Your copy should begin at the line containing "framed print: present [254,416,305,486]" and end at the last line of the records; transcribe those lines exactly and leave out every picture.
-------- DATA FOR THIS TASK --------
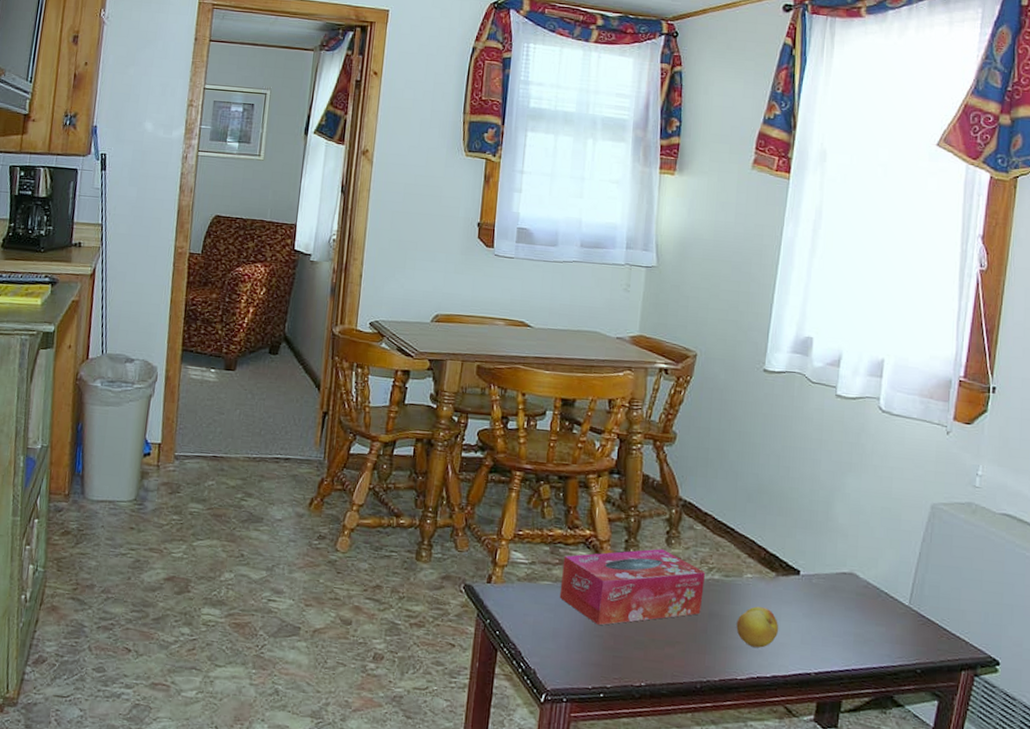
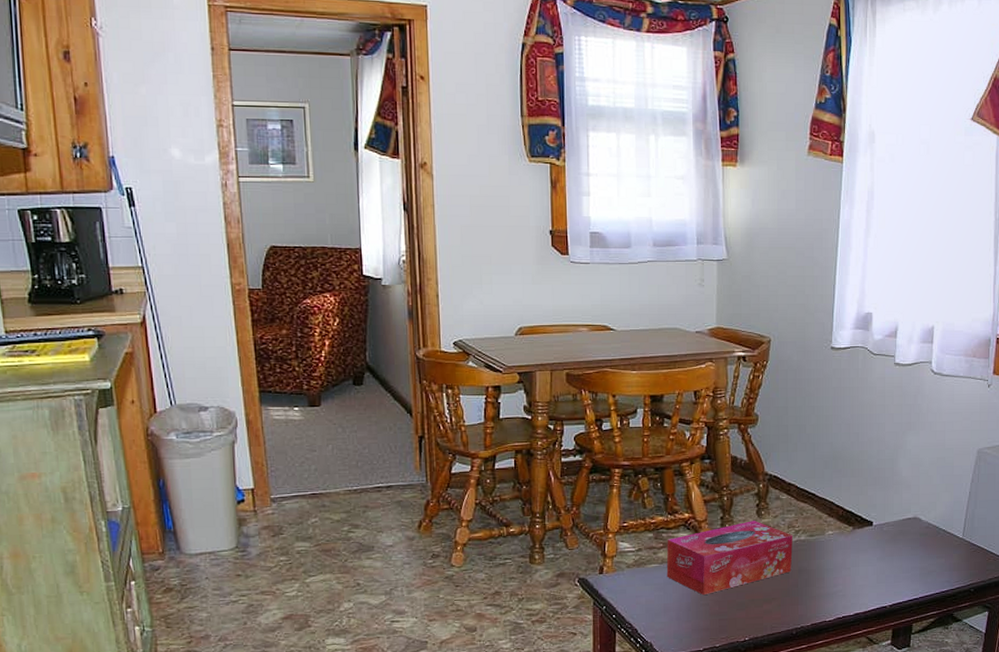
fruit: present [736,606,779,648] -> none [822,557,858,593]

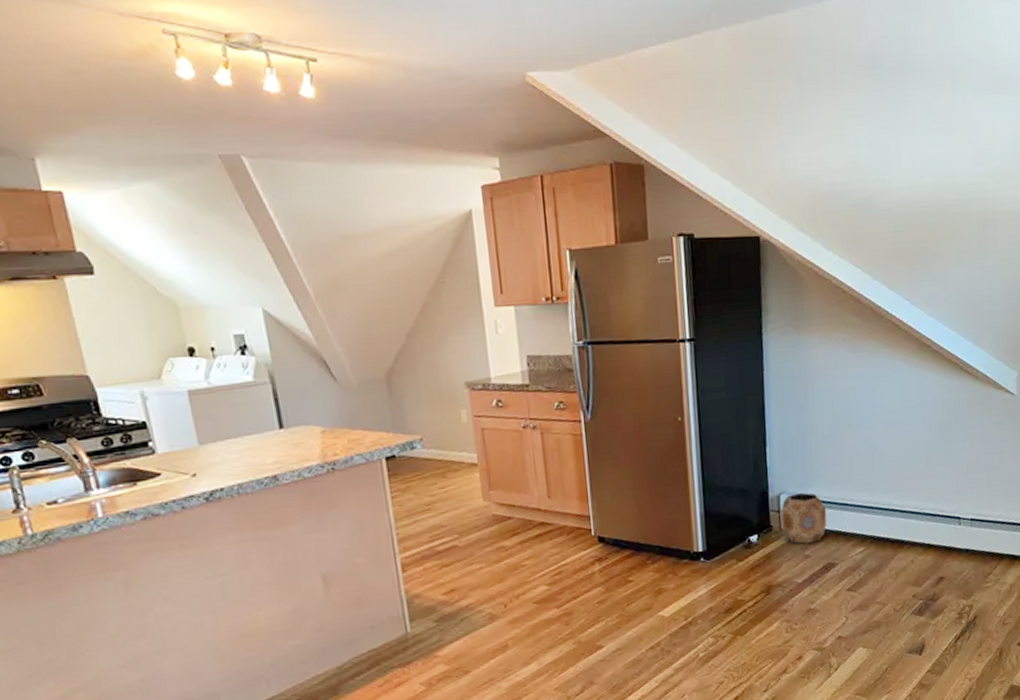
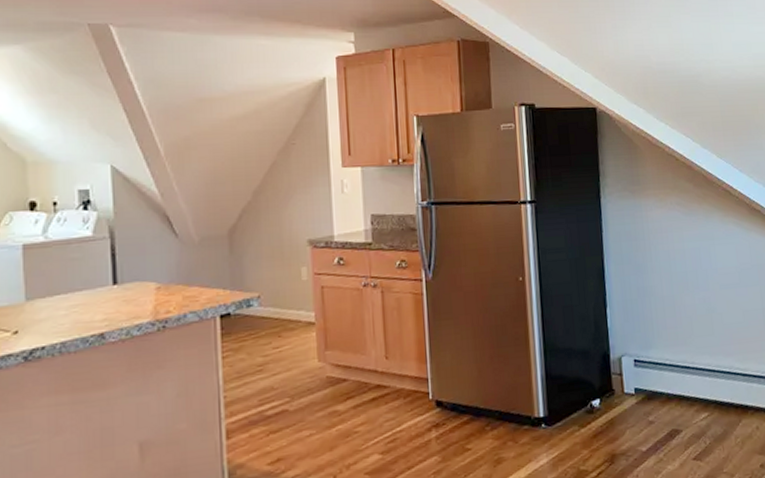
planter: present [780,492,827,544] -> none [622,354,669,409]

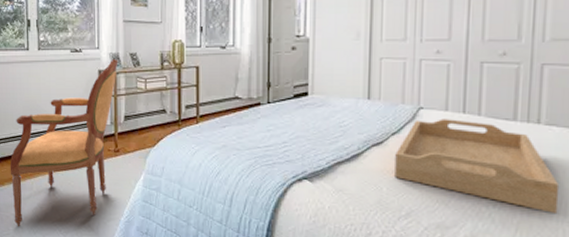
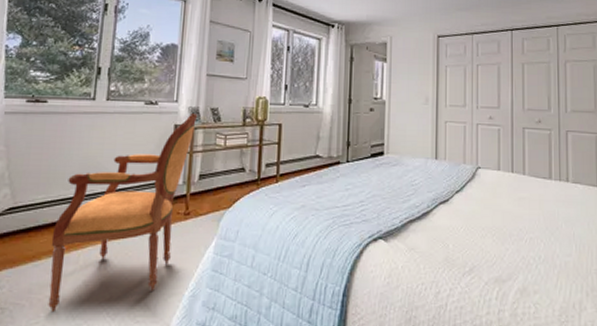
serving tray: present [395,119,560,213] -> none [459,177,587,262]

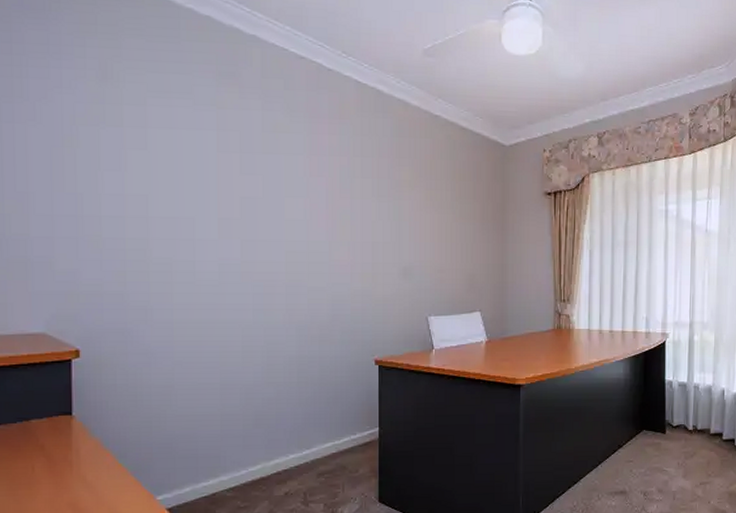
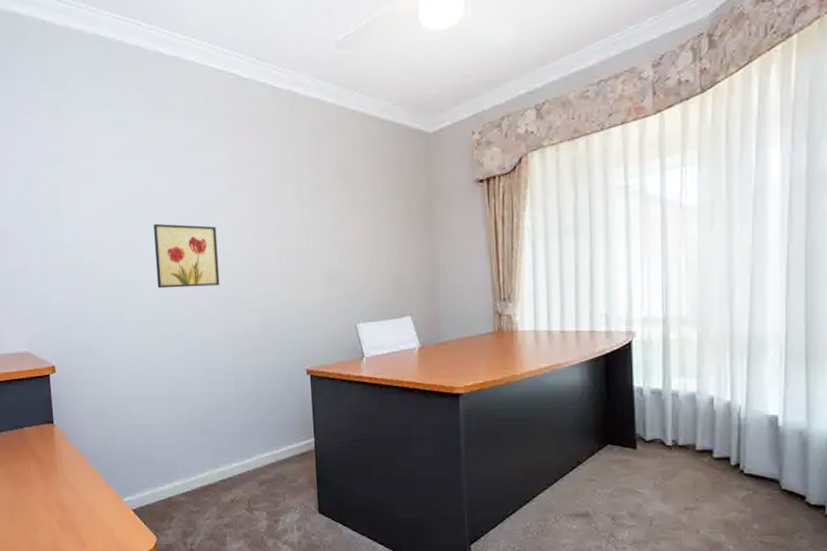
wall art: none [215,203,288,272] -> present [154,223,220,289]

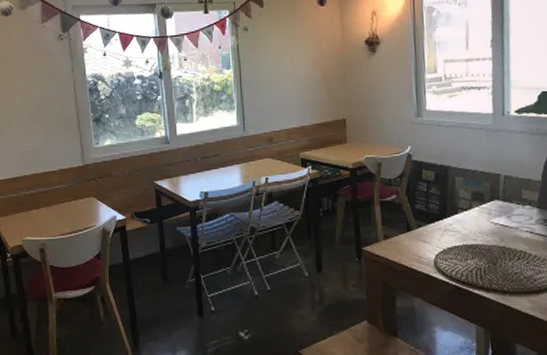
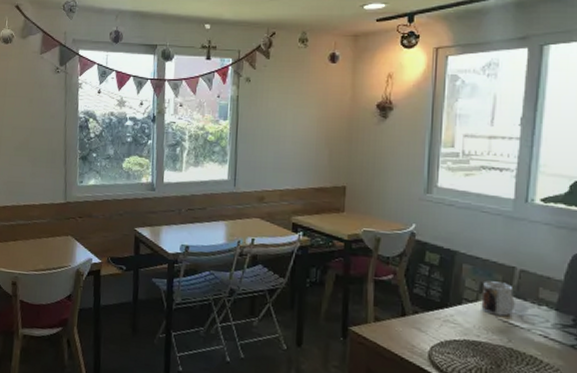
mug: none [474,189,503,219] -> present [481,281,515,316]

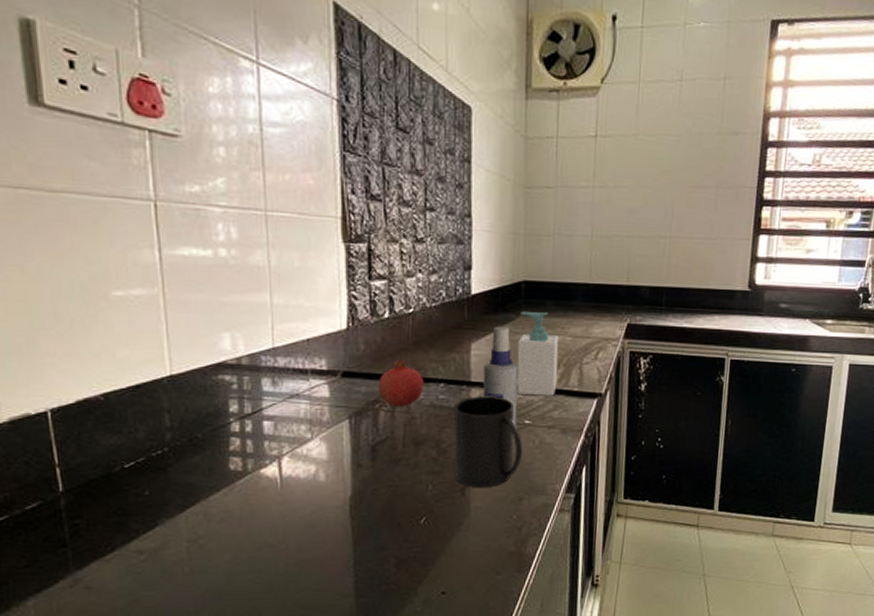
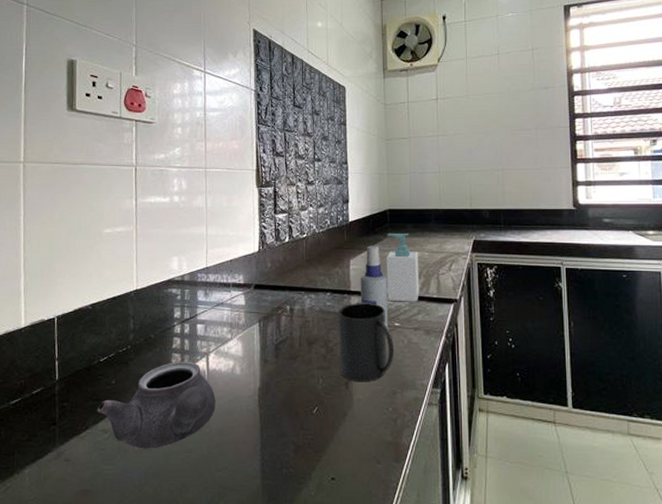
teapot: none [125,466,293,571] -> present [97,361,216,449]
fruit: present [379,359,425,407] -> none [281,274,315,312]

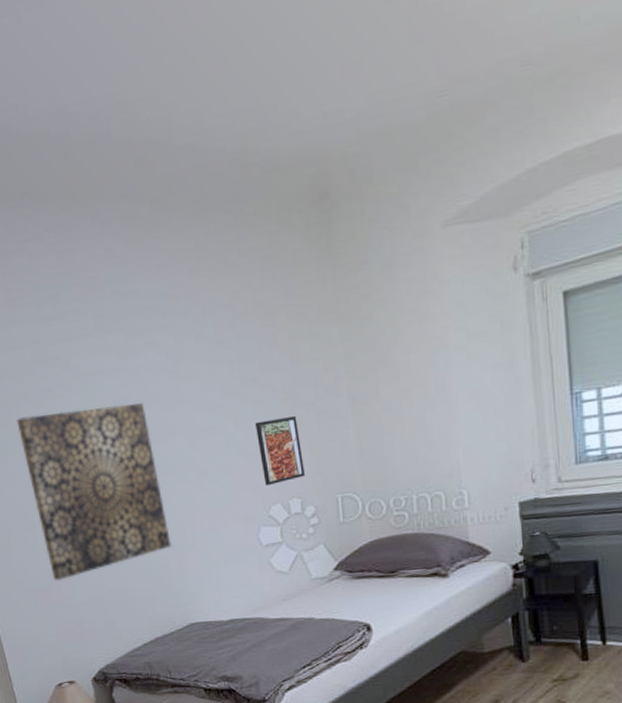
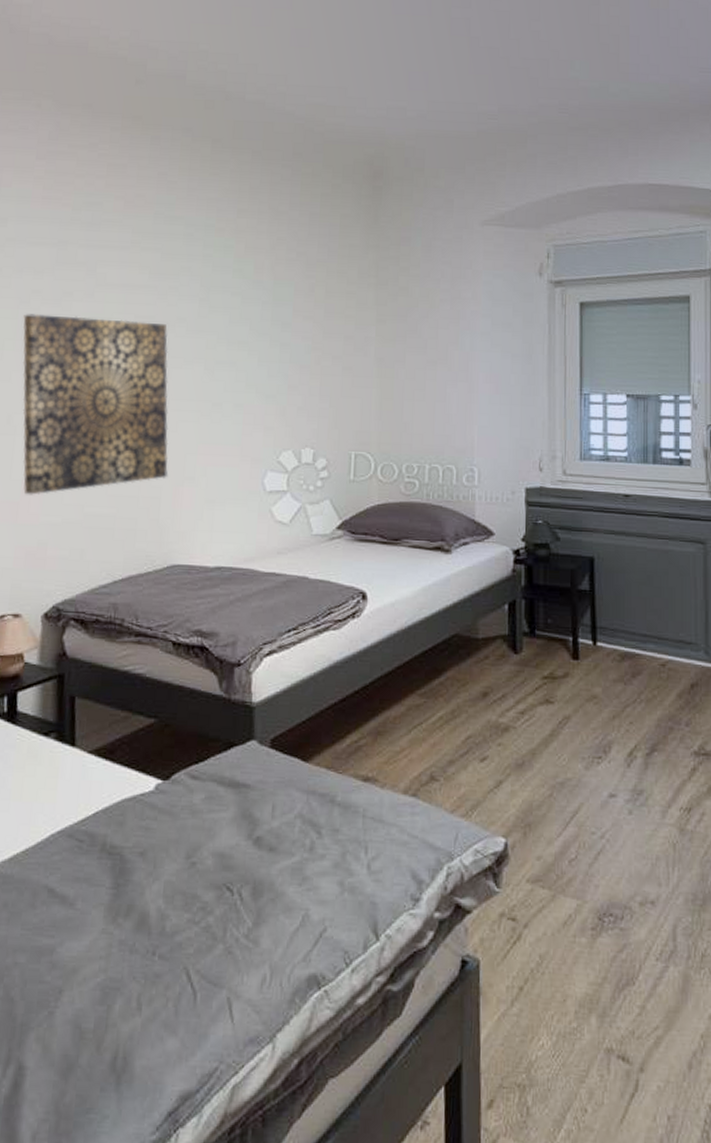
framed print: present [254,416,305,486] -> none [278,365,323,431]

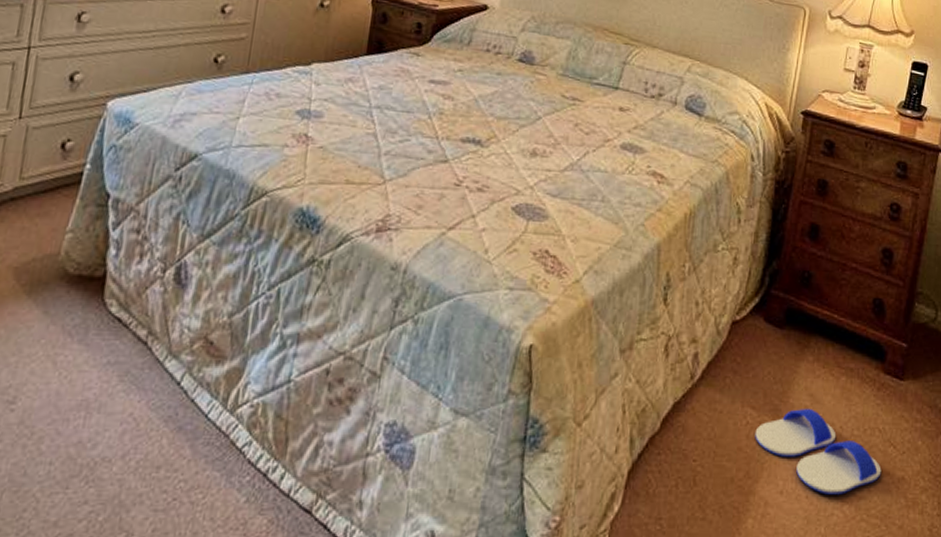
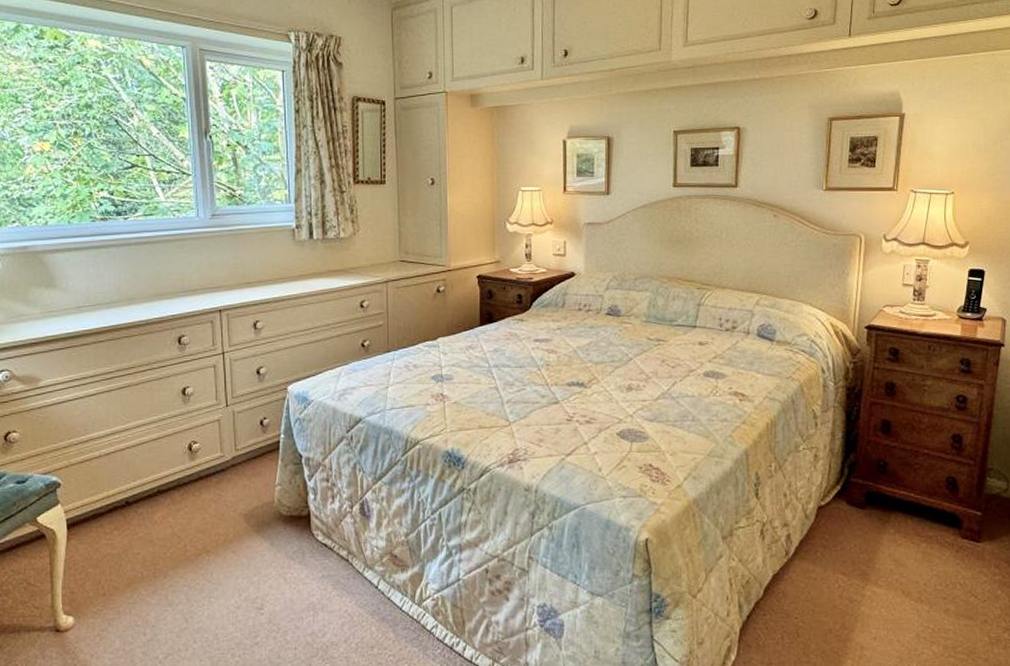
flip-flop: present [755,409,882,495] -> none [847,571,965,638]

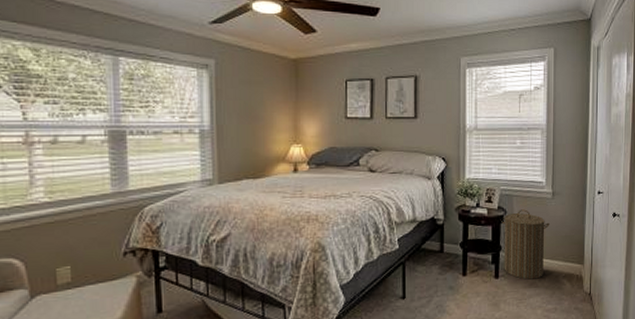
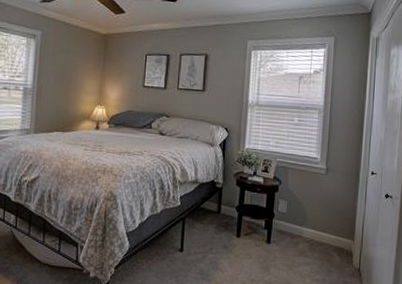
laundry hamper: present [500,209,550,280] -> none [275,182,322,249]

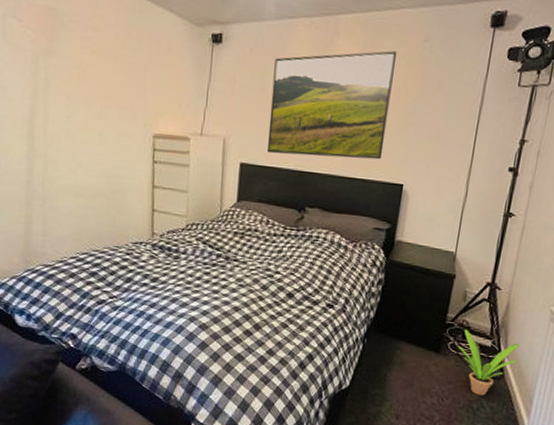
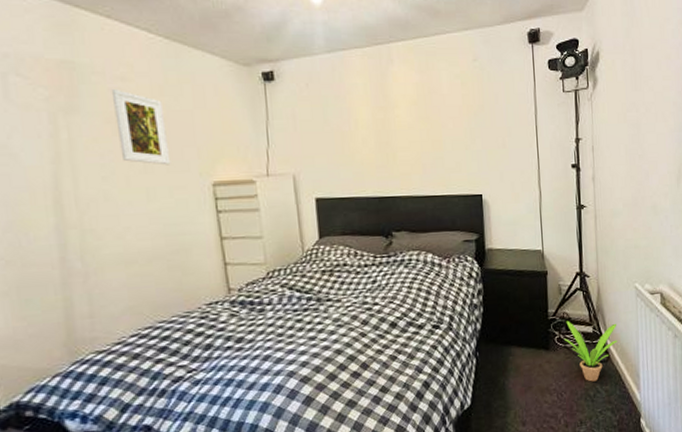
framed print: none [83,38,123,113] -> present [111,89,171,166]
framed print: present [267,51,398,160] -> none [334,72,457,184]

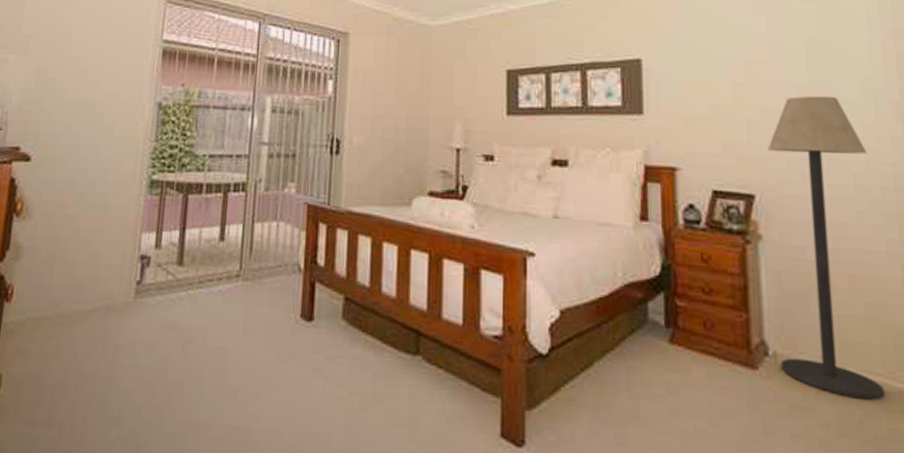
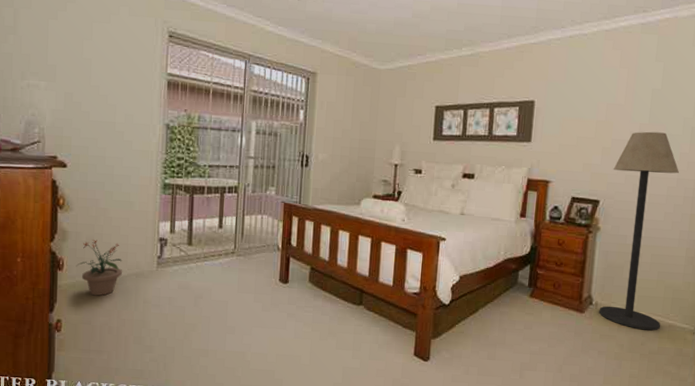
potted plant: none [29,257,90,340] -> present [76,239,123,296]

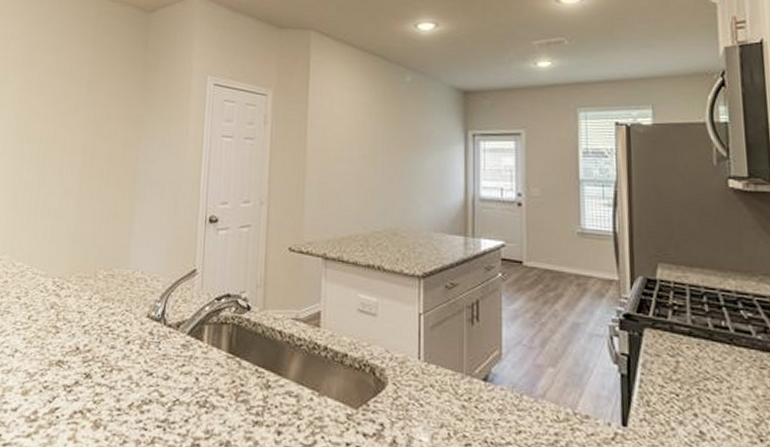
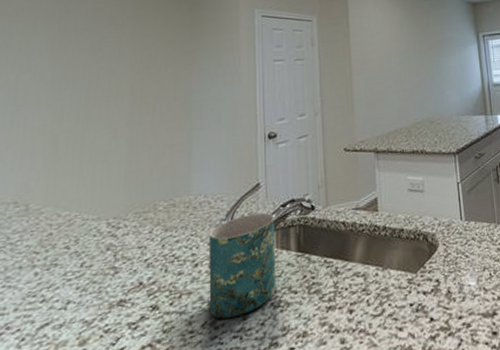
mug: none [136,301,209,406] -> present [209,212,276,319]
--------
COMPLETED EXERCISE
framed print: present [254,416,305,486] -> none [278,365,323,431]

flip-flop: present [755,409,882,495] -> none [847,571,965,638]

laundry hamper: present [500,209,550,280] -> none [275,182,322,249]

framed print: none [83,38,123,113] -> present [111,89,171,166]
framed print: present [267,51,398,160] -> none [334,72,457,184]

potted plant: none [29,257,90,340] -> present [76,239,123,296]

mug: none [136,301,209,406] -> present [209,212,276,319]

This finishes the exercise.